Corbyn’s vegan shadow farming minister: Spokesman says she dreads festive season as it means ‘getting up close and personal with bits of dead animals’

Her friends, who are ‘normally nice and interesting and funny’, suddenly start sharing pictures online of ‘stuffing turkeys, smothering potatoes in beef fat and boiling ham in Coke’, she wrote.

Miss McCarthy, who as shadow environment secretary is supposed to represent the food and farming industries, wrote the blog after spending a previous Christmas Day ‘as usual with a bunch of meat-eaters’.

She described the ordeal of ‘fussing over them to make sure they’re not using the same serving utensils for the vegetables and the meat, and that the vegetarian gravy hasn’t got muddled up with the ordinary gravy, and trying to help with the serving up and clearing away without having to get too up close and personal with bits of dead animals’.

‘To be honest I got rather sick of it’, she wrote in 2010, five years after becoming MP for Bristol East in a blog entitled ‘A Vegan at Christmas’.

‘And for the first time I felt, I don’t really want to do this again.
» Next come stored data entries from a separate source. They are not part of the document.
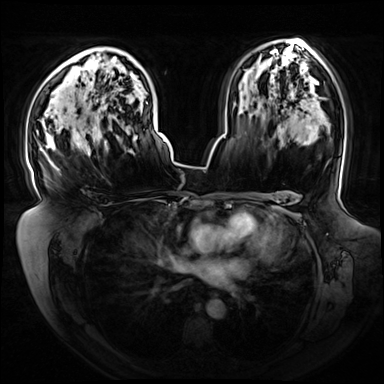
Breast MRI (dynamic contrast-enhanced), one axial slice. Slice 47 of 72 in the series (ordered by position). Dynamic contrast-enhanced series, time point 2 of 8 at this slice position (early post-contrast). 3 T. TE 1.3 ms, TR 4.3 ms. 2.5 mm slice thickness. 384 × 384 image matrix. Female patient.
Outlined on this slice (semi-automatically segmented with operator editing):
- enhancing-tissue mask used for the functional tumour volume (all voxels passing the contrast-enhancement thresholds inside the analysis volume; usually the tumour): bounding box [x1, y1, x2, y2] px = [37, 102, 155, 156]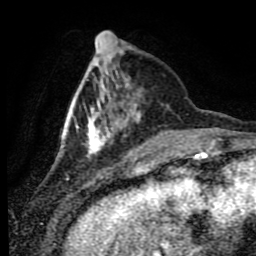
Breast MRI (dynamic contrast-enhanced), one axial slice. Position 22 of 80 along the scan axis. Cropped to one breast. Dynamic contrast-enhanced series, time point 2 of 9 at this slice position (early post-contrast). 1.5 T. TE 4.2 ms, TR 7 ms. 256 × 256 image matrix. Female patient.
Annotated regions visible in this slice (semi-automatic segmentation, software-assisted and operator-edited):
- enhancing-tissue mask used for the functional tumour volume (all voxels passing the contrast-enhancement thresholds inside the analysis volume; usually the tumour): box from (x=58, y=64) to (x=142, y=157) px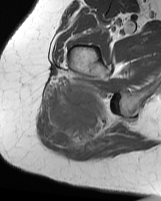
MRI of an extremity soft-tissue mass, one axial slice; slice 44 of 70 in the series (ordered by position); MR volume resampled by the dataset authors to the PET/CT grid (not the native acquisition matrix); 161 × 201 image matrix, field of view 157 × 196 mm. Female patient. From the clinical record (not read from this slice): histological type: synovial sarcoma; grade: intermediate; site of the primary tumour: right buttock.
Annotated regions visible in this slice (expert contour drawn on MRI and transferred to this co-registered scan by the dataset authors):
- gross tumour volume including surrounding oedema: bounding box (x1, y1, x2, y2) in pixels: (51, 81, 114, 153)
- gross tumour volume (mass): (51, 81, 105, 135)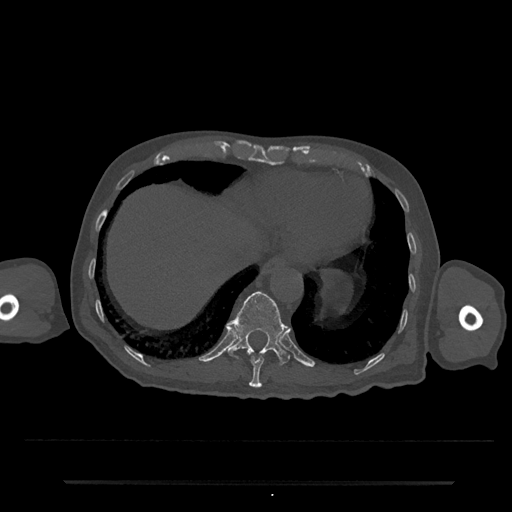
CT including the spine, one axial slice. Slice 275 of 797 in the series (ordered by position). Bone window (W 1800 / L 400 HU). 0.5 mm slice thickness. 512 × 512 image matrix, field of view 427 × 427 mm. Patient: male, 74 years. From the clinical record (not read from this slice): primary cancer: prostate.
Annotated regions visible in this slice (semi-automatic segmentation, software-assisted and operator-edited):
- T10 vertebra: bounding box (x1, y1, x2, y2) in pixels: (249, 355, 264, 388)
- T11 vertebra: (228, 291, 290, 365)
Yes, Christmas should be about spending time with family, but perhaps next year I’ll just turn up in time to see them vegging out in front of Dr Who and EastEnders’.

Some commenters on the blog reassured her it was fine to bring her own drinks and snacks.

Miss McCarthy insists she does not mind having dinner with a meat-eater, and pays no attention to what is on other people’s plates, but said she had not lived with a meat-eater since the 1980s.

Her seasonal favourites include a ‘traditional Christmas curry’. The following year, just after Christmas 2011, she tweeted: ‘No mince pies for me – I hate them!’

The MP has been a vegan for two decades and was a vegetarian for ten years before that.

Shortly after she was appointed to the shadow cabinet three months ago, she alarmed countryside campaigners and farmers by saying: ‘I really believe that meat should be treated in exactly the same way as tobacco, with public campaigns to stop people eating it.’

In a magazine interview, she said the ‘constant challenging of the environmental impact of livestock farming is making me more and more militant’ - and she slapped down dairy farmers struggling with low milk prices, saying: ‘It’s a supply and demand thing.’

Back in 2009, she questioned the US tradition of the Pardoning of the Thanksgiving Turkey, tweeting: ‘If it’s good to pardon one turkey, surely that’s an admission it’s mean to kill the rest?’